Directions
Copy nothing but the lines below running from the line containing "05/09/2018 14:37:38 DATA CONTABIL:05/09/2018" through the line containing "DEPOSITO EM CONTA DE POUPANCA", both end lines included.

Records supplied
==========
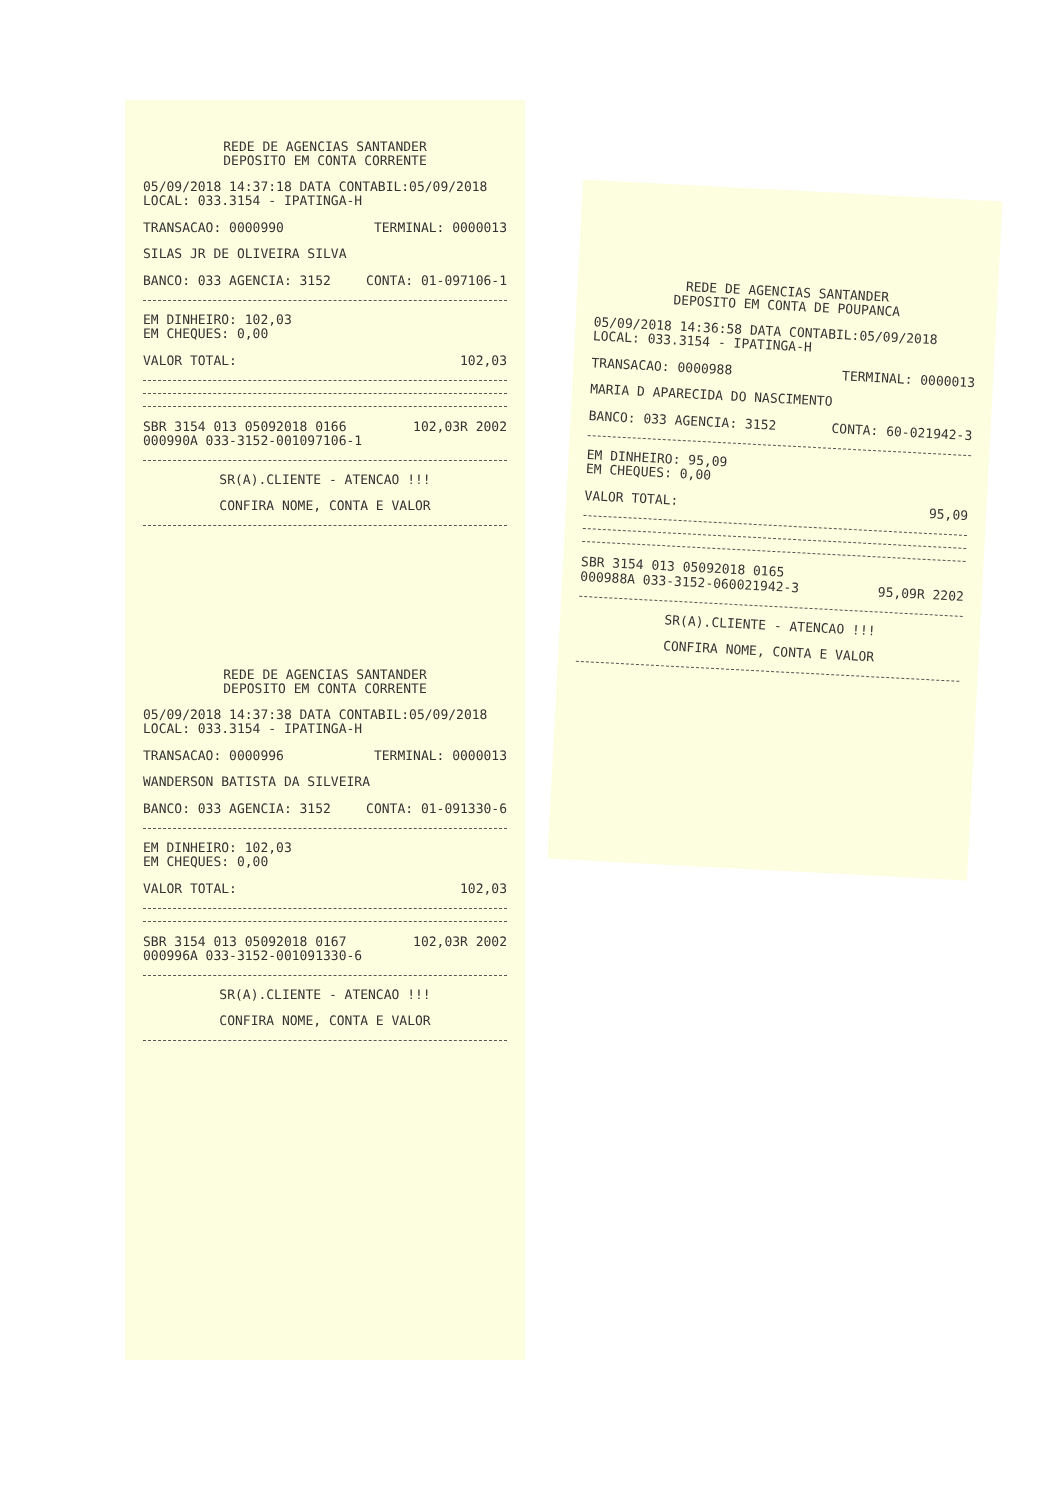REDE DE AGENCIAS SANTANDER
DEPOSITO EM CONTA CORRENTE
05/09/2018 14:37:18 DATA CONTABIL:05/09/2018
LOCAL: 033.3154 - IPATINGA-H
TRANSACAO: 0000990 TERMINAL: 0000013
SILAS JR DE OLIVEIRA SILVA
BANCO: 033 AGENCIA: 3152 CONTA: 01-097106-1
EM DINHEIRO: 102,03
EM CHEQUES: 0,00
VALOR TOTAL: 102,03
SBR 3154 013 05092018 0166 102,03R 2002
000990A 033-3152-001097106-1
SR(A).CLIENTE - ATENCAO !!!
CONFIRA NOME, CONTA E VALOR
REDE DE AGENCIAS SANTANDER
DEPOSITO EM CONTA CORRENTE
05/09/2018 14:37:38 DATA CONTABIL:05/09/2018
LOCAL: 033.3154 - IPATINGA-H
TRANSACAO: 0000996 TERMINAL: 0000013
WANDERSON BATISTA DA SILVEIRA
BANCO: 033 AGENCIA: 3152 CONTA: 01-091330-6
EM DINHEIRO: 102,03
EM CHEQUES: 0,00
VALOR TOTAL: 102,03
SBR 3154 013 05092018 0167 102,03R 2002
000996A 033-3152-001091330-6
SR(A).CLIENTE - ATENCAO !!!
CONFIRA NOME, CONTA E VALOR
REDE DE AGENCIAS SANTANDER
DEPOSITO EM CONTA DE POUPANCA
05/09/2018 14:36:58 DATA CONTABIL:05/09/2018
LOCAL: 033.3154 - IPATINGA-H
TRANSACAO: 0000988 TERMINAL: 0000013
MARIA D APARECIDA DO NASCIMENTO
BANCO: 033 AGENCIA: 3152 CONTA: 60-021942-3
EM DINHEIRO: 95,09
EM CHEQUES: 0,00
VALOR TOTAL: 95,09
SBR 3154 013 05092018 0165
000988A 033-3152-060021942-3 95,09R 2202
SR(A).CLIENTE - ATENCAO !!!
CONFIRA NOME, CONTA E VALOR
==========
Task output
05/09/2018 14:37:38 DATA CONTABIL:05/09/2018
LOCAL: 033.3154 - IPATINGA-H
TRANSACAO: 0000996 TERMINAL: 0000013
WANDERSON BATISTA DA SILVEIRA
BANCO: 033 AGENCIA: 3152 CONTA: 01-091330-6
EM DINHEIRO: 102,03
EM CHEQUES: 0,00
VALOR TOTAL: 102,03
SBR 3154 013 05092018 0167 102,03R 2002
000996A 033-3152-001091330-6
SR(A).CLIENTE - ATENCAO !!!
CONFIRA NOME, CONTA E VALOR
REDE DE AGENCIAS SANTANDER
DEPOSITO EM CONTA DE POUPANCA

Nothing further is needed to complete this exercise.